Idea / Feature proposal : Automatic choice of bin numbers in TH1
Introduction
Consider the following scenario: You want to histogram a lot of data, without
knowing how many values there are, in wich interval they are or which distribution
they follow. At the moment ROOT offers the posibility to let the axis range to
be choosen automatically. It would be nice to haven an automatic choice of the bin number.
At the moment I’m filling the data into an histogram, then I derive some
properties from the histogram (e.g. the standard deviation ) to calculate the
optimal number of bins by some formular. After that I create a new histogram
with the correct binning and fill the data again. I would be verry happy, if
this could be done by ROOT automatically.
Formulars / Implementation
At the moment I’m using the formular by David W. Scott [Biometrika, Vol. 66,
No. 3 (Dec., 1979), pp. 605-610].
According to Scott the optimal bin size h
for a data set with n
values x_i
is given
by:
h_n = 3.49 * s * n^(-1/3)
Here s
is the estimator of the standard deviation.
Therefore the number of bins N_B
would be :
N_B = (max(x_i) - min(x_i) ) * n^(1/3) / ( 3.49 * s )

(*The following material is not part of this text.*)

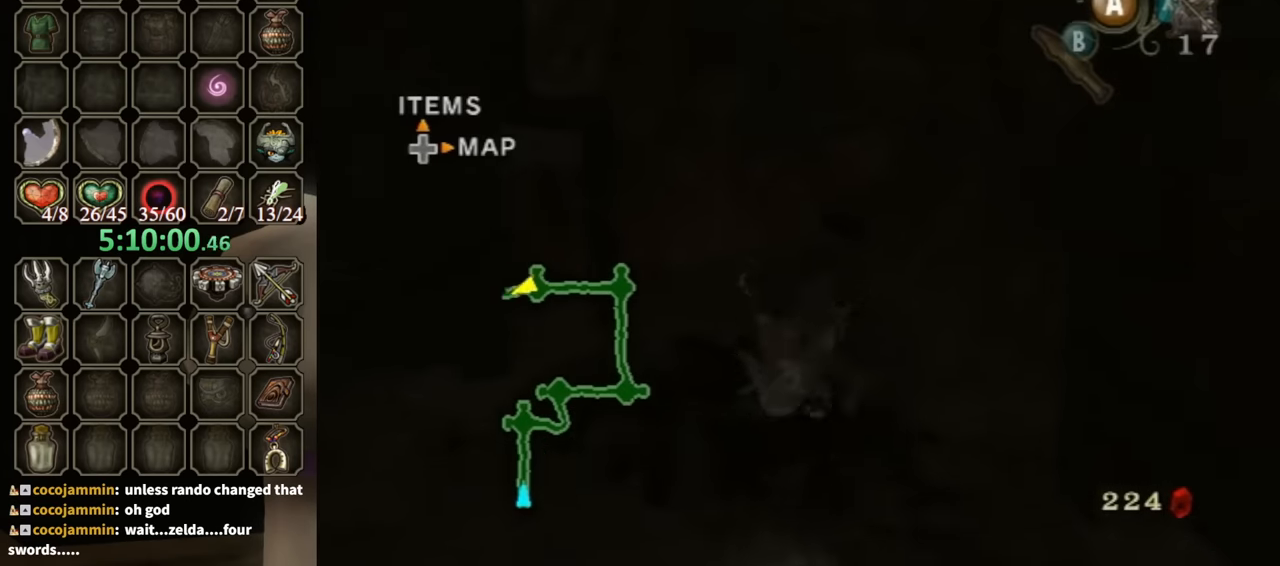
{"buttons": [], "left_stick": "up", "right_stick": "center", "events": []}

But there are also other possibilities to get an estimate for the number of bins.
See Wikipedia arcticle here
Of course there is no optimal number of bins. And usually it will be neccessary
to adjust the bin number by hand as well as to check if the binning is not hiding
some “features” of the data. But to get a first impression and not to see a
barcode, it would be a nice feature.
Edit:
Sorry I posted it accidentally before checking again. I couldn’t figure out how to format the formulas nicely.